One of the three main missions of the Church of Jesus Christ of Latter-day Saints is to redeem the dead. Specifically, we are to seek after our own deceased family members in order that we may perform saving ordinances for them in the Lord’s Holy Temples. And so it is that throughout the Church, and throughout the world, some member of every extended family becomes the family historian.

I am fortunate enough to have these people on both sides of my family. These generous souls did their best to find and preserve family names, birth and death dates, marriages, and children. Which leaves me, the only member of the Church, with a lot of temple work to do.

Or so I thought. I began working on one part of my family tree, carefully preserved by my grandfather. As I worked through the pages of his books, the family tree grew until I had over three hundred names on this one branch. I wondered how I could ever get that much temple work done in the next few months, even with the help of ward and stake members.

Armed with plenty of family info, I logged onto new.familysearch.org. What I found simply shocked me: with the exception of a few names, all the temple work was done! President Uctdorf’s counsel came to mind as I reveled in my discovery.

I searched for clues as to how the names found their ways to the temples. Some came from submissions by far-flung family members.
Some came from name extraction programs. But the bottom line is that all of these hundreds of people have received temple ordinances. Rather than having to do all the work by myself, I am only adding in spouses and children who escaped previous researchers.

I also discovered a wonderful truth about doing family history for temple work in the age of massive databases: there are plenty of family members whose ordinances have been done, but they need to be properly linked. When a researcher finds a name through county court records, they may have only a few pieces of information, such as names, a marriage date, and the place of the event. They have no way to know how many children were born to that couple, or where those people died.

In the pre-database days, the next researcher who indexed obituaries or church records or census records didn’t know about the previous records, so temple work was duplicated. Those people didn’t know about the home family historians, and so temple work might be duplicated again.

What that meant for me, going into the new.familysearch.org site was that my family lines didn’t automatically appear.
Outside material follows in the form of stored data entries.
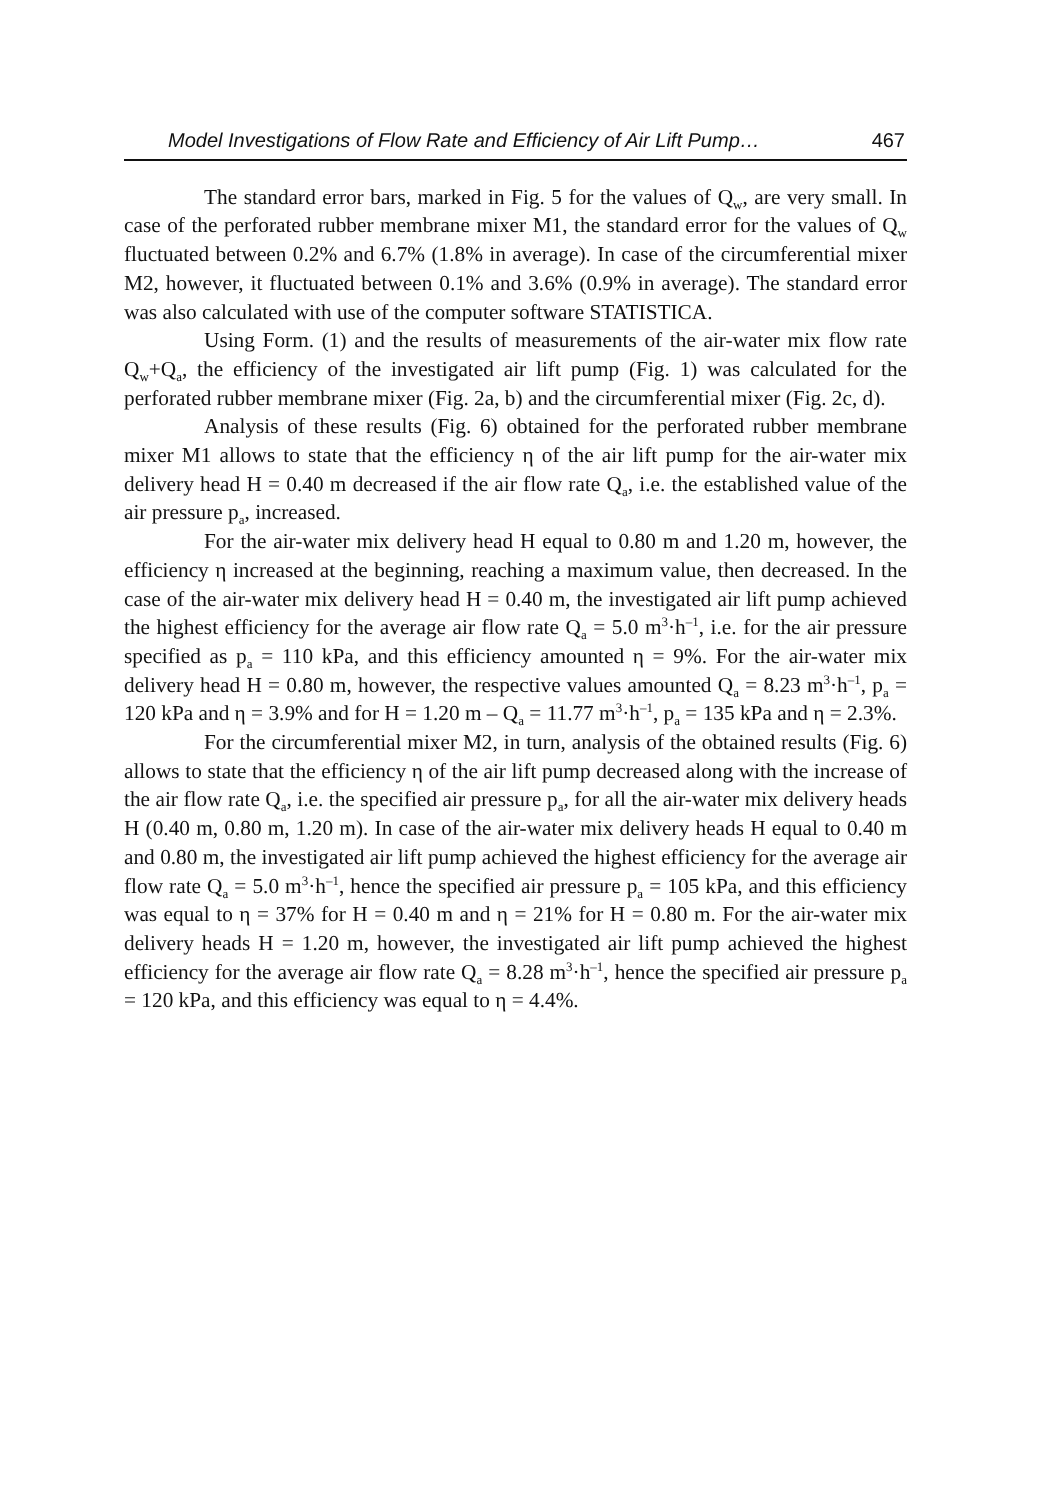Model Investigations of Flow Rate and Efficiency of Air Lift Pump… 467
The standard error bars, marked in Fig. 5 for the values of Q<sub>w</sub>, are very small. In case of the perforated rubber membrane mixer M1, the standard error for the values of Q<sub>w</sub> fluctuated between 0.2% and 6.7% (1.8% in average). In case of the circumferential mixer M2, however, it fluctuated between 0.1% and 3.6% (0.9% in average). The standard error was also calculated with use of the computer software STATISTICA.
Using Form. (1) and the results of measurements of the air-water mix flow rate Q<sub>w</sub>+Q<sub>a</sub>, the efficiency of the investigated air lift pump (Fig. 1) was calculated for the perforated rubber membrane mixer (Fig. 2a, b) and the circumferential mixer (Fig. 2c, d).
Analysis of these results (Fig. 6) obtained for the perforated rubber membrane mixer M1 allows to state that the efficiency η of the air lift pump for the air-water mix delivery head H = 0.40 m decreased if the air flow rate Q<sub>a</sub>, i.e. the established value of the air pressure p<sub>a</sub>, increased.
For the air-water mix delivery head H equal to 0.80 m and 1.20 m, however, the efficiency η increased at the beginning, reaching a maximum value, then decreased. In the case of the air-water mix delivery head H = 0.40 m, the investigated air lift pump achieved the highest efficiency for the average air flow rate Q<sub>a</sub> = 5.0 m<sup>3</sup>·h<sup>–1</sup>, i.e. for the air pressure specified as p<sub>a</sub> = 110 kPa, and this efficiency amounted η = 9%. For the air-water mix delivery head H = 0.80 m, however, the respective values amounted Q<sub>a</sub> = 8.23 m<sup>3</sup>·h<sup>–1</sup>, p<sub>a</sub> = 120 kPa and η = 3.9% and for H = 1.20 m – Q<sub>a</sub> = 11.77 m<sup>3</sup>·h<sup>–1</sup>, p<sub>a</sub> = 135 kPa and η = 2.3%.
For the circumferential mixer M2, in turn, analysis of the obtained results (Fig. 6) allows to state that the efficiency η of the air lift pump decreased along with the increase of the air flow rate Q<sub>a</sub>, i.e. the specified air pressure p<sub>a</sub>, for all the air-water mix delivery heads H (0.40 m, 0.80 m, 1.20 m). In case of the air-water mix delivery heads H equal to 0.40 m and 0.80 m, the investigated air lift pump achieved the highest efficiency for the average air flow rate Q<sub>a</sub> = 5.0 m<sup>3</sup>·h<sup>–1</sup>, hence the specified air pressure p<sub>a</sub> = 105 kPa, and this efficiency was equal to η = 37% for H = 0.40 m and η = 21% for H = 0.80 m. For the air-water mix delivery heads H = 1.20 m, however, the investigated air lift pump achieved the highest efficiency for the average air flow rate Q<sub>a</sub> = 8.28 m<sup>3</sup>·h<sup>–1</sup>, hence the specified air pressure p<sub>a</sub> = 120 kPa, and this efficiency was equal to η = 4.4%.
But when I went to add a father or mother, spouse or children, I would search for the name, and very often find many duplicates. Once I confirmed that the database match was my ancestor, I would link them into their proper place in the chain, and merge all the duplicates, thus linking all the data on that person into one file.
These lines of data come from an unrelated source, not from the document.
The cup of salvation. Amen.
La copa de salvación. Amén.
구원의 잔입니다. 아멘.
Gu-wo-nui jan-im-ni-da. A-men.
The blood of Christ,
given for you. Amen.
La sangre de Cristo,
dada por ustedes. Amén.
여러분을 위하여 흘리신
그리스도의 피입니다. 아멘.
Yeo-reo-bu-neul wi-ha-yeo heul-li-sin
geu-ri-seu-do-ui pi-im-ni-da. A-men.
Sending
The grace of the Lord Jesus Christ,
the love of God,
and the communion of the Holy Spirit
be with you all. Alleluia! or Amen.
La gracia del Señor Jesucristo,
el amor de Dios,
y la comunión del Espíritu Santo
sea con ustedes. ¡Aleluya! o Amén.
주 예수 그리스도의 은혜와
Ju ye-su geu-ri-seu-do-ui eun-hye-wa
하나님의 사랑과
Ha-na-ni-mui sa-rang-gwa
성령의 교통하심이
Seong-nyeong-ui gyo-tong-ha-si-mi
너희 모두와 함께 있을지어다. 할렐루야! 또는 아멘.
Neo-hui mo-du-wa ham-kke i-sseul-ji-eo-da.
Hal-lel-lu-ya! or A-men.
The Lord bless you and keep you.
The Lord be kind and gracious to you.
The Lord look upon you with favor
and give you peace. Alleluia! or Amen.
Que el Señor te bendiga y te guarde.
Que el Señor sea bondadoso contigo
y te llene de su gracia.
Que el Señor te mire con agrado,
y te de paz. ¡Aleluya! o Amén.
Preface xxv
So my greatest discovery was that doing family history and temple work in the database age is as much database work as it is temple ordinances. And even a busy mother can squeeze in some time on a database every day. More to the point, at this critical hour, we must focus our resources on finding ancestors whose work still needs to be done, rather than doing duplicate temple work. And so I say, it’s not just lifting where we stand; we can lift where we sit—at our computers—while we link our generations together through saving ordinances.